Your answer should be the exact lines of the data below from the one containing "Axel.Walsleben" through the one containing "porque incluye tanto"; please include nothing else.
--
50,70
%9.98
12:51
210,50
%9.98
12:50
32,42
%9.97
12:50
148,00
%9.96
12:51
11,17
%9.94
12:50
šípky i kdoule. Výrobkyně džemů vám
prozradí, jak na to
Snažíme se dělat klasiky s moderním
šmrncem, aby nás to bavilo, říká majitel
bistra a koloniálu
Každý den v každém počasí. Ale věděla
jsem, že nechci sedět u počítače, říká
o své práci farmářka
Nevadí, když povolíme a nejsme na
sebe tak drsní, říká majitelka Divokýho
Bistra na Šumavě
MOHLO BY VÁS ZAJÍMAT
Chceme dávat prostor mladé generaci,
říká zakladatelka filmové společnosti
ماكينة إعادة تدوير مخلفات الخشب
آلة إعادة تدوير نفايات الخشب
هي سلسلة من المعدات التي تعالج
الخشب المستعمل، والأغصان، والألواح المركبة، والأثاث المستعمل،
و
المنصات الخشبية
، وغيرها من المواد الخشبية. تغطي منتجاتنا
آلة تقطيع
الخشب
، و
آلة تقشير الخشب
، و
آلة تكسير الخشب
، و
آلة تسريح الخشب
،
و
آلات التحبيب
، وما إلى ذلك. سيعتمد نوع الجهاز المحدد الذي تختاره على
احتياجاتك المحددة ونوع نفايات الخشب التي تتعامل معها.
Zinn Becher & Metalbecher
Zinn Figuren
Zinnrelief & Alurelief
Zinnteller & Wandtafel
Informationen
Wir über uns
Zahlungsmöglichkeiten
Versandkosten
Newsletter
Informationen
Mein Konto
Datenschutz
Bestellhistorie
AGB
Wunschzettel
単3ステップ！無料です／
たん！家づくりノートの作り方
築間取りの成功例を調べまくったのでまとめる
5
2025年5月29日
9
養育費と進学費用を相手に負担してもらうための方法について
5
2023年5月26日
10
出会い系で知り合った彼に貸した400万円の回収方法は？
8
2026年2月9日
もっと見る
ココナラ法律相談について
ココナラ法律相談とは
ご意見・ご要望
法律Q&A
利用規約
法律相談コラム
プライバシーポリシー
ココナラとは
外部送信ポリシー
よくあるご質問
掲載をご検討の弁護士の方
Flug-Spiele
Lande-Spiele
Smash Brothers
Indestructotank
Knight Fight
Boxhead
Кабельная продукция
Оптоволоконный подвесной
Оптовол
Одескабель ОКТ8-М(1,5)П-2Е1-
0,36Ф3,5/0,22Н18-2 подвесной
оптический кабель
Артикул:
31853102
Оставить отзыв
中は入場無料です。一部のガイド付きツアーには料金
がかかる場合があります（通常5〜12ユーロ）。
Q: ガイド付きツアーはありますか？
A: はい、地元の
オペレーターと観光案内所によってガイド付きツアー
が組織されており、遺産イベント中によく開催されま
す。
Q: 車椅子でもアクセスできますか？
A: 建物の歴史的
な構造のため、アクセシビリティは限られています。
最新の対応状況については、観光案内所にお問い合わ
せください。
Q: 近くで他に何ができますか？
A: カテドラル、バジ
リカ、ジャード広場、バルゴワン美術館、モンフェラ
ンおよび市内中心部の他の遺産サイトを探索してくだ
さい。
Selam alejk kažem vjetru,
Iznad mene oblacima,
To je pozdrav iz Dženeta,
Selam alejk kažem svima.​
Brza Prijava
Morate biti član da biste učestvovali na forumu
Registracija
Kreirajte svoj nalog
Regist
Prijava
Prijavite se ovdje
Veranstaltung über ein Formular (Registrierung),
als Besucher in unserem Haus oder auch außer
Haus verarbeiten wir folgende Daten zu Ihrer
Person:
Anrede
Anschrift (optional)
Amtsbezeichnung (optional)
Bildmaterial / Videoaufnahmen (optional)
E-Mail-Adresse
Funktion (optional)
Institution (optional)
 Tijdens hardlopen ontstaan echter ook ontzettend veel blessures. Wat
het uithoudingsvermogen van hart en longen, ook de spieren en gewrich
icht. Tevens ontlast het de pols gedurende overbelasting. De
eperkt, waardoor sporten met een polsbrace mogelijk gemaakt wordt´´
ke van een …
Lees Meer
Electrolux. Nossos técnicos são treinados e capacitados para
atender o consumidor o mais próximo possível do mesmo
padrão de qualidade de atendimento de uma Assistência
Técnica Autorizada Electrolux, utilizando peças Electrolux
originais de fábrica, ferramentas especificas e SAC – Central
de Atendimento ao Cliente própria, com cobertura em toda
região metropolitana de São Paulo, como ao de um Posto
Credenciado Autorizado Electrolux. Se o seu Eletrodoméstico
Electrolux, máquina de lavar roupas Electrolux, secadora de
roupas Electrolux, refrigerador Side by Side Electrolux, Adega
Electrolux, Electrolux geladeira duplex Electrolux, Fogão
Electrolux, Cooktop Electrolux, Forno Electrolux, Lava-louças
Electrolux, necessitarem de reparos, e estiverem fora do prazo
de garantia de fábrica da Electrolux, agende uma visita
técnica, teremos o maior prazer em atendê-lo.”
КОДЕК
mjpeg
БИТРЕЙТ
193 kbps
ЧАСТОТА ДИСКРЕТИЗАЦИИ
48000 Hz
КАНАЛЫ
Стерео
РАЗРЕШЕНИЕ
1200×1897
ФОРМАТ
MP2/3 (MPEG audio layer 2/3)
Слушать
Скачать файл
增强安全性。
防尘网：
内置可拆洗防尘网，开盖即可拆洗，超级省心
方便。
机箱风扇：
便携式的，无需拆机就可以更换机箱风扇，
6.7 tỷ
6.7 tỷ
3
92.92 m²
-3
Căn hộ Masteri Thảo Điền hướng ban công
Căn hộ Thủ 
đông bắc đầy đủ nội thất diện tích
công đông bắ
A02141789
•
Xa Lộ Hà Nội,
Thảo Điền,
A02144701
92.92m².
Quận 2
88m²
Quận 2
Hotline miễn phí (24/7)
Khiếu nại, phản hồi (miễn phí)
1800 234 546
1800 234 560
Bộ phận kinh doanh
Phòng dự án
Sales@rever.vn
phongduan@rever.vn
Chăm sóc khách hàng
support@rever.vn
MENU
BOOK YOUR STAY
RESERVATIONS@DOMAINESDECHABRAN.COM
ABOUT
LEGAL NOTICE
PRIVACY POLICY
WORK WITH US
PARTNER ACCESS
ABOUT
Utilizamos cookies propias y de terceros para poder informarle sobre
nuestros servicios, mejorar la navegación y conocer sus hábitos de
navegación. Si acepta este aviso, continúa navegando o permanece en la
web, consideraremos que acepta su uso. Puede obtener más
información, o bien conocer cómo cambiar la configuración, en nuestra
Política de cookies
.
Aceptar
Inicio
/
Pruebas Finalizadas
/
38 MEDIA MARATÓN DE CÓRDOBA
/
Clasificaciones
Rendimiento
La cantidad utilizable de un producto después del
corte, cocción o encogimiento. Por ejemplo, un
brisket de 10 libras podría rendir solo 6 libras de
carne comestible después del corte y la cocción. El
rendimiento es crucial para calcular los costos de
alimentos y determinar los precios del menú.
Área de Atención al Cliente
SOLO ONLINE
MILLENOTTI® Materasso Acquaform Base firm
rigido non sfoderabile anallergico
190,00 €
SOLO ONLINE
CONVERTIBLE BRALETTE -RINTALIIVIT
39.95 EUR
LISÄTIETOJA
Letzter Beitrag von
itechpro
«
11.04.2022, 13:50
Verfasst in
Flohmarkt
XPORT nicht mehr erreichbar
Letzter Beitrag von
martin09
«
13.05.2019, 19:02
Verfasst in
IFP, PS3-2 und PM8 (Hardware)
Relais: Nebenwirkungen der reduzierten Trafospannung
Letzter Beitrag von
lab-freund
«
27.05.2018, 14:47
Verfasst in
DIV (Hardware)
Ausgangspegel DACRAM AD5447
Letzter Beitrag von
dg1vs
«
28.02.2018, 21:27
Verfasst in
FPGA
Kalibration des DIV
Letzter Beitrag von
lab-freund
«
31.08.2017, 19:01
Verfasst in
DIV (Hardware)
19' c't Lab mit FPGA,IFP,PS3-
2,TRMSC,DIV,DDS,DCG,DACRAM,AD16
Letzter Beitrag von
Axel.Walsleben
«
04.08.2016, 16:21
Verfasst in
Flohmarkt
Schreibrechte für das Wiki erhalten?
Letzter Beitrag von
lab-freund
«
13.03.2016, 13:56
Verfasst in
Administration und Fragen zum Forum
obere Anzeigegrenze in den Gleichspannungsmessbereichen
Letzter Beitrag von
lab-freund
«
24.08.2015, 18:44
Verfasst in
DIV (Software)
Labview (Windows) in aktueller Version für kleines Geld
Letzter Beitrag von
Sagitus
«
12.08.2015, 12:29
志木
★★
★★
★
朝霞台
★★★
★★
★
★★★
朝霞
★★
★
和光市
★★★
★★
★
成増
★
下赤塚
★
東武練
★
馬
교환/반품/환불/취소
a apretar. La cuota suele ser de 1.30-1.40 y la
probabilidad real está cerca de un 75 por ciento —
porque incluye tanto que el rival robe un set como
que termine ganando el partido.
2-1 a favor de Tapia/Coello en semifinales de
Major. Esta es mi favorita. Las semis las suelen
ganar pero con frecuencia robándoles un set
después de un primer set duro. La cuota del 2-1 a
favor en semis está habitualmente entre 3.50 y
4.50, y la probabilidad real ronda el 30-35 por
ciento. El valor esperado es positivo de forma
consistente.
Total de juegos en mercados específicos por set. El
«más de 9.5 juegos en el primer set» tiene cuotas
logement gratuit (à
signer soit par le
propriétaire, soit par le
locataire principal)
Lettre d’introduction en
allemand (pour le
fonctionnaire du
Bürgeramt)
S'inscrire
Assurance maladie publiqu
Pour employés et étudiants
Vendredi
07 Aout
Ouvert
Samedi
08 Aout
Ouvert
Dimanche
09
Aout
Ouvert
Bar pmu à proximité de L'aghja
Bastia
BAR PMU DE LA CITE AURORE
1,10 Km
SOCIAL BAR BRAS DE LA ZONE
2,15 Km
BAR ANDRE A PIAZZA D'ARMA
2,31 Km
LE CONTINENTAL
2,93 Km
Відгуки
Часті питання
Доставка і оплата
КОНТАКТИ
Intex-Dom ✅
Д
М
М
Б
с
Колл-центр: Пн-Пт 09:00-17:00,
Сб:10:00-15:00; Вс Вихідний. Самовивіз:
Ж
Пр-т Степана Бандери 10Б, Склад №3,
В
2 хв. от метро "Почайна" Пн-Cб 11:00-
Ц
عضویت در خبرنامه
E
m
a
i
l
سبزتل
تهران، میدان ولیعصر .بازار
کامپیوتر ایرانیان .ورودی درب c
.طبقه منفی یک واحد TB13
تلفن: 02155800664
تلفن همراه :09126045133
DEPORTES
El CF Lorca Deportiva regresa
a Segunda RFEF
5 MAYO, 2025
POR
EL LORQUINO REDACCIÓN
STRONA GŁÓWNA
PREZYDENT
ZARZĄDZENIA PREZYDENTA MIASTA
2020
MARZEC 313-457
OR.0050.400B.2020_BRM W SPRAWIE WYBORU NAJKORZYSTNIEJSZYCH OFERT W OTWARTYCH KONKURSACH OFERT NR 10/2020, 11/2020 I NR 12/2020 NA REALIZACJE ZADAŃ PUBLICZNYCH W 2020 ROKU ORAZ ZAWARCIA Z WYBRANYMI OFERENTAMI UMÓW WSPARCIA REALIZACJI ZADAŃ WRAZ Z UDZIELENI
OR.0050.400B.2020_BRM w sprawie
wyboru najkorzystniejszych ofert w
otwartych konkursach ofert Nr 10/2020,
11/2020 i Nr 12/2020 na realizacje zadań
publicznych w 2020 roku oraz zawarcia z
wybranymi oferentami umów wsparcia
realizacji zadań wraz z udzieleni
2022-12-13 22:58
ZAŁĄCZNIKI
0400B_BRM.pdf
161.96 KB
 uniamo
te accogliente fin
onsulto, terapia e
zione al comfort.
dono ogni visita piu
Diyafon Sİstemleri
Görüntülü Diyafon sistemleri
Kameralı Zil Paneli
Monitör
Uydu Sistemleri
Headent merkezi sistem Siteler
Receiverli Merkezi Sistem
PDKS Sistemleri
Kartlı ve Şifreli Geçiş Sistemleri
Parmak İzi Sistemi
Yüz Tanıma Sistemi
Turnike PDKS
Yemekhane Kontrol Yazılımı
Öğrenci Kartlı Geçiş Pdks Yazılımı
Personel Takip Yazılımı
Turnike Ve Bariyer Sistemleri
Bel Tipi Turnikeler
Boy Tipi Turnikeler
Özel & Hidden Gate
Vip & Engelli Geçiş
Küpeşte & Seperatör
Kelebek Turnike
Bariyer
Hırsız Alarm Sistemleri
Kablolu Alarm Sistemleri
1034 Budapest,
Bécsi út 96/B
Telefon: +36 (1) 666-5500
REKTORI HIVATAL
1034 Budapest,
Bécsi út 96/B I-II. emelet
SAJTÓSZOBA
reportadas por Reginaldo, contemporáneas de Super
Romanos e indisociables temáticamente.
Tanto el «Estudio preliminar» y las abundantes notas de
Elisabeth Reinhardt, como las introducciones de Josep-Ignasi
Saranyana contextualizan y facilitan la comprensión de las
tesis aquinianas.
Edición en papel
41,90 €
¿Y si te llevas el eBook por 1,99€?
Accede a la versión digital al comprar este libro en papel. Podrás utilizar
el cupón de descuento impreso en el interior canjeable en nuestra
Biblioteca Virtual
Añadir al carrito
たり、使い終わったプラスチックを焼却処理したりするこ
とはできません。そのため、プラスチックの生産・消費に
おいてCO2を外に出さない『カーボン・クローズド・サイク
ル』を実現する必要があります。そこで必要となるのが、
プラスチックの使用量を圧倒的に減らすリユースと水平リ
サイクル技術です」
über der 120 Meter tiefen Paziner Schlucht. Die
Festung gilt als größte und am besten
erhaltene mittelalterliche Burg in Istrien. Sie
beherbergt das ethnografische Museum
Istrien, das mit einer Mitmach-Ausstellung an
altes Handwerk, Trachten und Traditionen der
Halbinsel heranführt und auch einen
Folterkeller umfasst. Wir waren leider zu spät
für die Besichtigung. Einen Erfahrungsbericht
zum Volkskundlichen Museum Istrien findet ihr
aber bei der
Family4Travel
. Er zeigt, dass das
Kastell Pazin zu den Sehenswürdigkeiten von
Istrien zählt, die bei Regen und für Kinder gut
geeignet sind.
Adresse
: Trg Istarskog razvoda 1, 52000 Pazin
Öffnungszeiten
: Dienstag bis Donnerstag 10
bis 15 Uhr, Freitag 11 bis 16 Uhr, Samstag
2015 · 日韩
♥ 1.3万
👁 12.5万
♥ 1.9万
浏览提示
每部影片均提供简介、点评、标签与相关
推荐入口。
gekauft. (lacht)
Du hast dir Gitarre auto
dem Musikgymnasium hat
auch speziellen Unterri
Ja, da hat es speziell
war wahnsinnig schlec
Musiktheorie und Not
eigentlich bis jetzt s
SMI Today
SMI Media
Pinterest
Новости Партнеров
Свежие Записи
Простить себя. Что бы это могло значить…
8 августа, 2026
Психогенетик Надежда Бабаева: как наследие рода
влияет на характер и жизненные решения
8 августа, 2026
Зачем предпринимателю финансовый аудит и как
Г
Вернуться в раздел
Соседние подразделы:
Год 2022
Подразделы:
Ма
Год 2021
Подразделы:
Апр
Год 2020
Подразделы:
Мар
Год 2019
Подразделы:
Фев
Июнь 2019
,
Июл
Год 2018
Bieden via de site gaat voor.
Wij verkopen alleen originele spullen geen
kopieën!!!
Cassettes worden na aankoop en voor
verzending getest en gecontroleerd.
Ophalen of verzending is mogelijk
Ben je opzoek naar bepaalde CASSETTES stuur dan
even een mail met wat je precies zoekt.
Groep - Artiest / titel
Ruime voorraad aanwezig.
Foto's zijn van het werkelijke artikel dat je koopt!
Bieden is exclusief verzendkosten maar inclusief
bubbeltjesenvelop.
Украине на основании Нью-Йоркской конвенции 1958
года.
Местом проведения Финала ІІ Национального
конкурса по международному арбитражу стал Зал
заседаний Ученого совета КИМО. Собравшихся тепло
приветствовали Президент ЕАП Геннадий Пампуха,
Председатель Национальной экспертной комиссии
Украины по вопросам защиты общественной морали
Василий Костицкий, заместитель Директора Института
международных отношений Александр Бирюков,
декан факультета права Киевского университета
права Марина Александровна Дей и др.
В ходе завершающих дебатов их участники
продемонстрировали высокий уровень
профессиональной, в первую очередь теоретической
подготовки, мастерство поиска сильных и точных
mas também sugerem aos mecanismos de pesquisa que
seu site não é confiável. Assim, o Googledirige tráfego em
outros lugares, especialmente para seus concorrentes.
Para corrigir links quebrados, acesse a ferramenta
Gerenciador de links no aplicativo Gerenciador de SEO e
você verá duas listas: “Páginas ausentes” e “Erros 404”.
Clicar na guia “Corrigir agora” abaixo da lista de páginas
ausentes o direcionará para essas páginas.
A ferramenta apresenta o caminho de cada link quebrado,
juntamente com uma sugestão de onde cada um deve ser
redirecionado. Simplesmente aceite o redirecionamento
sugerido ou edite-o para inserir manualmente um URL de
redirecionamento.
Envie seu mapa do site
--
▸ RESPONSE
Axel.Walsleben
«
04.08.2016, 16:21
Verfasst in
Flohmarkt
Schreibrechte für das Wiki erhalten?
Letzter Beitrag von
lab-freund
«
13.03.2016, 13:56
Verfasst in
Administration und Fragen zum Forum
obere Anzeigegrenze in den Gleichspannungsmessbereichen
Letzter Beitrag von
lab-freund
«
24.08.2015, 18:44
Verfasst in
DIV (Software)
Labview (Windows) in aktueller Version für kleines Geld
Letzter Beitrag von
Sagitus
«
12.08.2015, 12:29
志木
★★
★★
★
朝霞台
★★★
★★
★
★★★
朝霞
★★
★
和光市
★★★
★★
★
成増
★
下赤塚
★
東武練
★
馬
교환/반품/환불/취소
a apretar. La cuota suele ser de 1.30-1.40 y la
probabilidad real está cerca de un 75 por ciento —
porque incluye tanto que el rival robe un set como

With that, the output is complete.